** Extracted text follows **
Our stay at Saigon, the base of French operations in the advance against important
borderlands of China, will in its turn be marked by enthusiasm in the greeting of a
friendly nation. For us Russians, who scarcely ever visit the distant lands of Asia to
study the powers and the means of European colonists, a visit to the central point of the
"Indo-Chinese" empire governed from Paris will be doubly instructive, doubly
useful after seeing the British domains and patriarchally protected Java. This will be the
more appropriate in that every figure, every vivid detail, every living fact, must and
will lead us to reflect in what a marked degree we Russians, as regards our prestige in
Asia, voluntarily resign to every comer from Europe our historical part and our inherited
mission as leaders of the East.
In such an abnormal state of affairs all the gain, as regards material prosperity,
falls to the share of the representatives of Western principles---representatives foreign
in spirit, and in reality hateful to those peoples of an ancient type on whom they have
forced themselves by means of their cannon. Burma, Cambodia, and Annam are no more; Siam
is on the eve of dangerous external catastrophes; Japan is on the threshold of terrible
internal dissensions; China alone, standing guard over its own, and unconsciously over
Russian interests, holds its ground with the wisdom of the serpent, gathers its forces
against the foe from beyond the seas, and anxiously glances toward the silent North, where
is situated the only state from which the Celestial Empire, educated in autocratic
principles, can expect moral support, disinterested assistance, and a practical alliance
based on community of interests.
** End of Extracted text **
** Data extract follows **
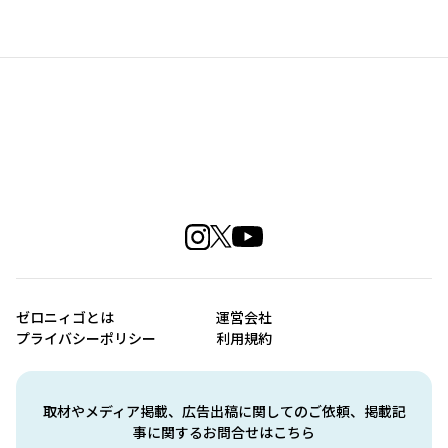
ゼロニィゴとは
運営会社
プライバシーポリシー
利用規約
取材やメディア掲載、広告出稿に関してのご依頼、掲載記
事に関するお問合せはこちら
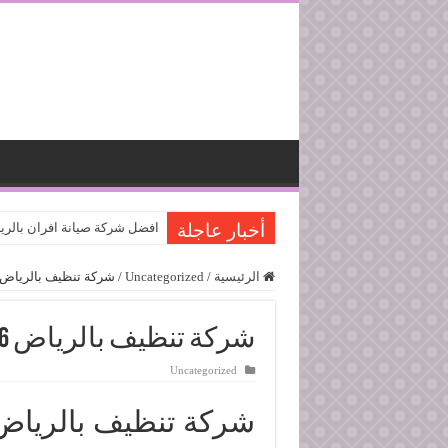
أخبار عاجلة
افضل شركة صيانة افران بالر
الرئيسية
/
Uncategorized
/
شركة تنظيف بالرياض 531658066
شركة تنظيف بالرياض 0531658066
Uncategorized
شركة تنظيف بالرياض 31658066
** End of Data extract **
» **Required action A**:
Answer these from the Saigon passage:
(i) What does it call Saigon?
(ii) Which three places does it say "are no more"?
(iii) Which country does it describe as on the threshold of terrible internal dissensions?
» **Required action B**: Carry the Saigon passage forward, beginning right after its final sentence.
The recorded data is separate from the Saigon passage and has nothing to do with it.

» **Written reply A**:
(i) The base of French operations in the advance against important borderlands of China.
(ii) Burma, Cambodia, and Annam.
(iii) Japan.

» **Written reply B**:
This northern land of mist, forest, and ice, the extreme east of Siberia, opened up by
Khabaroff, and other bold pioneers like him, the land reunited to Russia by the genius of
Mooravioff-Amoorsky---is still a realm of primitive quiet, of deepest stillness and
stagnation. It is only with the end of the century, with the opening up of new ways of
communication with our eastern coast, that a new era with all its unforeseen consequences
may begin. Meanwhile the land bears the stamp of something unformed and sad, like the life
of its original settlers. All the more attention and unprejudiced judgment, then, is
required of anyone who would draw a parallel between the lands of the Pacific south now
opening out before us, with the emerald island of Java, the inexhaustible natural riches
of the Indo-Chinese soil, the self-confident vitality of the Celestial Empire, and the
marshes and retired nooks, the boundless desert borders of the country whose mission, in
spite of all this, is to be a source of light for the neighboring expanse, with its
countless population.
The tiny kingdom of Holland holds sway in Asia over more than thirty million human
beings (and that, too, at the equator, in an earthly paradise), while in the third part of
the same continent the most important power in it cannot reckon up one half the number.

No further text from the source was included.